Rookie mistake #3: not carrying duct tape, which fixes everything.
At about midnight, the wind picked up, and I awoke to my tent feeling like the big bad wolf was outside huffing and puffing, and then yes, blowing my tent down. A huge gust caused the splintered pole to snap, and my tent began flooding with water. Luckily, an awning that offered about half a meter of rain coverage stood not too far away. I hadn’t sprinted that hard since high school basketball drills.
My misery was quickly overshadowed by victory when I reached Wakkanai the following day. My final destination of Cape Soya was still 30 km further, but I decided to first detour to Rishiri and Rebun islands. Rishiri Island boasts a volcano, lovingly referred to as Rishiri Fuji, which is the icon of the popular Shiroi Koibito cookies. The volcano steals the spotlight and is even prettier up close; however, it was Rebun’s unanticipated rugged beauty that stole my heart. With the best weather of my trip, a stunning view of Mt. Rishiri, dramatic cliffs that felt like the Scottish Highlands and bright green vegetation everywhere, Rebun is a nature lover’s dream. As I settled into my campsite that evening, I remembered the meteor shower set to occur that night. With minimal light pollution, the sky looked like a planetarium. For the next hour I lay with my head poked out of my tent, marveling at the brightest shooting stars I have ever seen, surrounded by the sound of laughing families and the smell of sizzling barbeque meat, feeling the good sensation of tired muscles from a day of use. It was in this moment that all the hours of wet, windy cycling and tent mishaps became worth it.
Upon returning to Wakkanai, I battled the gnarly winds that frequently plague the coast, snailing my way up to Cape Soya. I didn’t have big expectations for what reaching the “finish line” would feel like, but this probably ranks as the most anticlimactic finish to anything I’ve ever completed. I took a picture, spent a few minutes hoping to catch a glimpse of Russia (she was being quite shy), and then got back on my bike and started pedaling my way back down south.
Hokkaido was a challenge, both physically and mentally, but it was also without a doubt one of the best travel adventures I’ve had. It wasn’t the arrival at the northernmost point of Cape Soya that left me feeling triumphant, but the simple moments throughout the journey that evoked the most joy; the sun peeking out after a storm, a thumbs up from a motorcyclist or “頑張って” from a driver as I crawled up a steep hill, a soak in an onsen after a day of riding, the man who helped me pitch my tent in a downpour, stumbling upon a sunflower field in the rain, or my shoes finally drying after being wet for 2 days straight. Bike-packing Hokkaido allowed me to be present, without regular daily distractions, and develop a deep appreciation for the stunning beauty and kindhearted people of Hokkaido, Rishiri, and Rebun islands. It was a welcome reminder that slowing down can be a powerful tool to connect with yourself and cultivate gratitude for the small things that we often overlook in our busy and stressful lives.
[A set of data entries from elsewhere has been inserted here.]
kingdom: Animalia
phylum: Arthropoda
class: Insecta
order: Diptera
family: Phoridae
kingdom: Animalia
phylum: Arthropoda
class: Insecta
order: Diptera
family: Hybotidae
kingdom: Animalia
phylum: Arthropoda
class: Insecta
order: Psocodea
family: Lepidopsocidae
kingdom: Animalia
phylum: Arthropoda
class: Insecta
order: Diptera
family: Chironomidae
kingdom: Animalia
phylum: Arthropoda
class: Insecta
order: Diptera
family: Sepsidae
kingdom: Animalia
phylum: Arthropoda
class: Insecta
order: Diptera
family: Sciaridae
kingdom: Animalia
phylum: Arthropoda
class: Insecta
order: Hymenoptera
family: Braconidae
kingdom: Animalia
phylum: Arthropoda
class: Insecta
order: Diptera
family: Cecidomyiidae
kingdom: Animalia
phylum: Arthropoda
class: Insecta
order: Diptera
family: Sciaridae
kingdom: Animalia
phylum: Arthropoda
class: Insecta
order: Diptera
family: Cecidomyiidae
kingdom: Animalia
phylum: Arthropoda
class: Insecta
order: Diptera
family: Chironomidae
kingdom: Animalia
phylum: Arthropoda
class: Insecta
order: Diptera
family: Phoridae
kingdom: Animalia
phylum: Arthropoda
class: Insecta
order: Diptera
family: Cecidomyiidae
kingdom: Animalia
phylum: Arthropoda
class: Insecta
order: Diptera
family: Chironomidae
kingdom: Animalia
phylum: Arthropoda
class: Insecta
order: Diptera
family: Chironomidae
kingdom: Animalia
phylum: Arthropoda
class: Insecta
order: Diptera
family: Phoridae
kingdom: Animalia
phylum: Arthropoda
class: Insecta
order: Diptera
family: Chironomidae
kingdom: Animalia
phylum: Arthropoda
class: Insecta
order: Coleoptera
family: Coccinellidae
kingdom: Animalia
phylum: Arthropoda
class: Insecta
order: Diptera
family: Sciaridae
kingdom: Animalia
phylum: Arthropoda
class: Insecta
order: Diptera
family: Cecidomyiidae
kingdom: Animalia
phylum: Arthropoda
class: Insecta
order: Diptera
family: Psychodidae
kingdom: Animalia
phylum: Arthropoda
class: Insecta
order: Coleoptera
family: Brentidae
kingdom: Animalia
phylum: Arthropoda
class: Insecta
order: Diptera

Regan McAllister is a 2nd year ALT in Rokunohe, Aomori. Having spent 7 years of her childhood living in Tokyo, she is enjoying the opportunity to experience a new region of Japan as a working adult. A nature enthusiast, she spends her free time running, hiking, cycling, skiing and partaking in just about any other outdoor activity. She also enjoys eating copious amounts of ramen, reading about the world and planning for her next travel adventure.